Stuffing and Mailing

Before you rush off to the post office, take a few moments to prepare and stuff your invitations properly. If your invitation comes with tissue, place that directly on top of the invitation (touching the ink). Then stack the other enclosures in ascending size order (biggest card on the bottom) and tuck all of them inside your fold-over invitation or on top of your invitation, if it is a card. All this goes in your inner envelope (if your invitation comes with one), which gets tucked (unsealed) into the main envelope so the name written on the inner envelope shows as the guest pulls it out.

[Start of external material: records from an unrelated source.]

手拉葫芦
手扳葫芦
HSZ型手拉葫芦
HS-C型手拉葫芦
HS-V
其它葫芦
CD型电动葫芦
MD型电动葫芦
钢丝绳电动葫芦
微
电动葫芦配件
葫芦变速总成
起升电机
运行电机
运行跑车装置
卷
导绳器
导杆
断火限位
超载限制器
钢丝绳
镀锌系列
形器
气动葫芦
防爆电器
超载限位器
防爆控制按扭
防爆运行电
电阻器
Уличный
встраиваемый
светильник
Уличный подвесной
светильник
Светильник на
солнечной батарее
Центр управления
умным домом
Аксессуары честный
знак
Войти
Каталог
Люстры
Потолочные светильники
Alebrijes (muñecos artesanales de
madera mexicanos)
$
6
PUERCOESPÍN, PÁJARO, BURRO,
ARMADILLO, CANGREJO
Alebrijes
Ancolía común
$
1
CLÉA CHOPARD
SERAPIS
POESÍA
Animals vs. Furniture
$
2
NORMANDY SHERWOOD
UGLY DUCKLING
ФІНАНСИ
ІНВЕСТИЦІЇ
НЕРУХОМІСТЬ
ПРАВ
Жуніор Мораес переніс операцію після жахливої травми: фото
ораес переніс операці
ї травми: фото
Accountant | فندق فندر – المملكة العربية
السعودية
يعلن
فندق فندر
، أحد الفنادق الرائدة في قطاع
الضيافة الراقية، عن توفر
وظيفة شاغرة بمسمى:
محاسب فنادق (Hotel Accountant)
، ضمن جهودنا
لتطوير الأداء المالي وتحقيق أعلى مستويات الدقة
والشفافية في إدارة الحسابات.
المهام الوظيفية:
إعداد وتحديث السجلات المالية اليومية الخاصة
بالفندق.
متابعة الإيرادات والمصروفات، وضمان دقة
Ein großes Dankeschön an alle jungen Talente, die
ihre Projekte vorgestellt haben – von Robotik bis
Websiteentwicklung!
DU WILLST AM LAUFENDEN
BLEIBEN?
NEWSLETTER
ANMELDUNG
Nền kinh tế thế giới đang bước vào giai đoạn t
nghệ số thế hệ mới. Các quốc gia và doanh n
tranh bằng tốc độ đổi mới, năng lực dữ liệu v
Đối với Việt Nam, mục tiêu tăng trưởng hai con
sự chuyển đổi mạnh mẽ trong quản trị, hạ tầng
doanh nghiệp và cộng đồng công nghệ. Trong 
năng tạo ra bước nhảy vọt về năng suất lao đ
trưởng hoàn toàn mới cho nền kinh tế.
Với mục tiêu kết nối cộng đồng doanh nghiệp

Mail invitations between 4 to 8 weeks before the wedding. If you have invitations going overseas, you may send these out at 10 weeks to give ample time. It is a good idea to take a sample invitation with all the enclosures to the post office and have it weighed before you buy stamps. Oversized invitations take more postage, and extras such as enclosures and envelope liners increase the overall weight. Remember to buy stamps for the response card envelope and pre-stamp them.

If you can get your post office to hand-cancel your invitations, by all means, go for it. It will create less wear and tear on your invitations.

DO:

  • Consider the cost and timing of your printing options.
  • Send save-the-date cards so guests can mark their calendars.
  • Be Careful when wording your invitations.
  • Save several for yourself for framing or placing in a scrapbook.

Don’t:

  • Order enclosures you don’t need.
  • Think your save-the-date cards must match your invitations.
  • Follow strict etiquette rules if they will cause hurt feelings.

Do Try this trick:

Make a numbered, alphabetical list of everyone invited to the wedding. Then, as you’re stuffing the invitations, write the guest’s number on the back of the response card in pencil. This way if a guest forgets to write their name on the card (and this happens all the time), you won’t be stuck trying to guess who they are!